Mają wielkie oczy, małe uszy i maleńkie łapki. Ważą tyle, co dwie tabliczki czekolady. Za kilka tygodni susły z Dolnego Śląska, bo o nich mowa, zostaną policzone. Podczas wakacyjnych wyjazdów organizowanych przez Polskie Towarzystwo Ochrony Przyrody "Salamandra" będzie można poznać tajemnice życia tych rzadkich gryzoni.
- Będziemy badać liczebności susłów moręgowanych na stanowiskach występowania tych zwierząt oraz prowadzić obserwacje w ich naturalnym środowisku - mówi Julia Kończak z "Salamandry".
Program "SUSEŁ", bo tak nazywa się organizowana przez towarzystwo akcja, nie jest kryptonimem działań służb specjalnych.

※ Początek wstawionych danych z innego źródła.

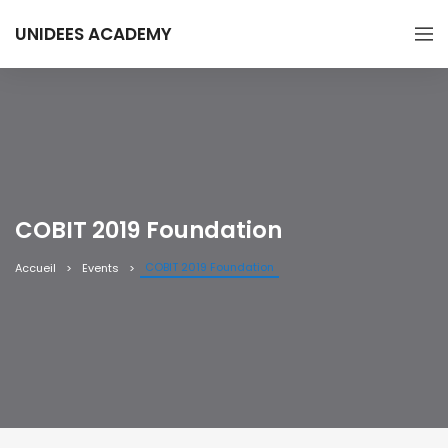
UNIDEES ACADEMY
COBIT 2019 Foundation
COBIT 2019 Foundation
Accueil
Events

To seria letnich obozów, w trakcie których uczestnicy będą podpatrywali dolnośląskie i opolskie susły.
Te małe gryzonie są bowiem w Polsce prawdziwą rzadkością. Przez ekologów zostały uznane za niemal wymarłe. Dlatego "Salamandra" w 2000 roku uruchomiła program badania powodów wyginięcia tych zwierzaków. A później rozpoczęła sprowadzanie do Polski susłów z Węgier. W ten sposób powstały warunki do odtworzenia gatunku na Dolnym Śląsku i w Opolskiem.

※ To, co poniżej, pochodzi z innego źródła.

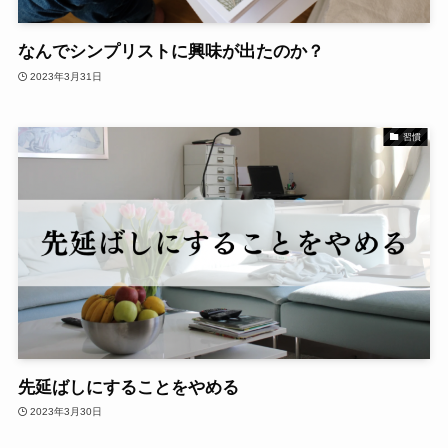
なんでシンプリストに興味が出たのか？
2023年3月31日
習慣
先延ばしにすることをやめる
2023年3月30日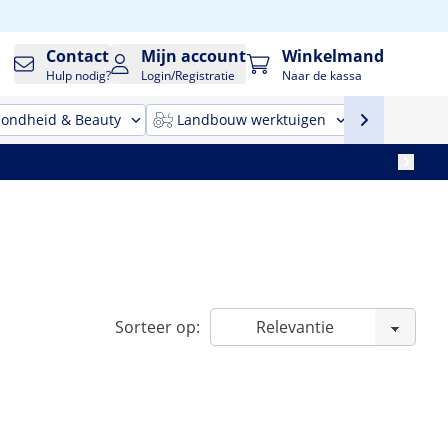
Contact
Mijn account
Winkelmand
Hulp nodig?
Login/Registratie
Naar de kassa
ondheid & Beauty
Landbouw werktuigen
Reinigin
Sorteer op: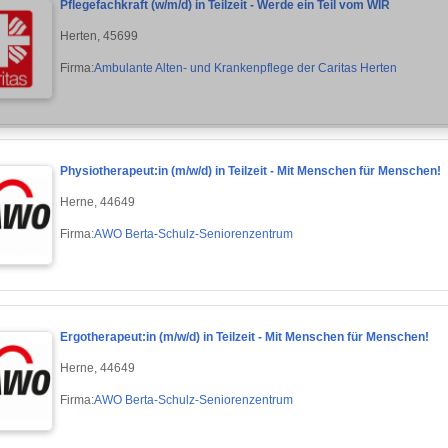
Pflegefachkraft (w/m/d) in Teilzeit - Werde ein Teil vom WIR
Herten, 45699
Firma:
Ambulante Alten- und Krankenpflege der Caritas Herten
Physiotherapeut:in (m/w/d) in Teilzeit - Mit Menschen für Menschen!
Herne, 44649
Firma:
AWO Berta-Schulz-Seniorenzentrum
Ergotherapeut:in (m/w/d) in Teilzeit - Mit Menschen für Menschen!
Herne, 44649
Firma:
AWO Berta-Schulz-Seniorenzentrum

Miłośnicy susłów na stanowiska
Od 14 lipca chętni będą mogli obserwować susły na stanowisku w Kamieniu Śląskim (woj. opolskie). Tego dnia ruszają obozy dla miłośników przyrody.

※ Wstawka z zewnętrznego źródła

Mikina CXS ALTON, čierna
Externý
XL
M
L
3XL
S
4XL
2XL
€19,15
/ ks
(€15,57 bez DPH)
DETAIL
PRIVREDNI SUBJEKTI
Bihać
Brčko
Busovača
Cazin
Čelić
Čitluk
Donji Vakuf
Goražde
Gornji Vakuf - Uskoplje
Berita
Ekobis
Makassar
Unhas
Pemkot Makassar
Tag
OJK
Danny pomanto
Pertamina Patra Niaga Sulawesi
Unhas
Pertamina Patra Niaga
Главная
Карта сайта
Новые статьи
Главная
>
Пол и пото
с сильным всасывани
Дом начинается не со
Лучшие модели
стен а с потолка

Z kolei 28 lipca obserwatorzy przeniosą się na Dolny Śląsk. Najpierw do Jakubowa Lubińskiego. A później, na początku sierpnia, trafią do Głębowic. Ostatnim stanowiskiem będzie natomiast obserwatorium w Rościsławicach.
Wymierający gatunek
Suseł moręgowany to niewielki gryzoń z rodziny wiewiórkowatych. W Polsce gatunek uznany jest za praktycznie zanikły i objęty jest ścisłą ochroną. Od kilku lat w województwach dolnośląskim i opolskim prowadzona jest reintrodukcję tych ssaków.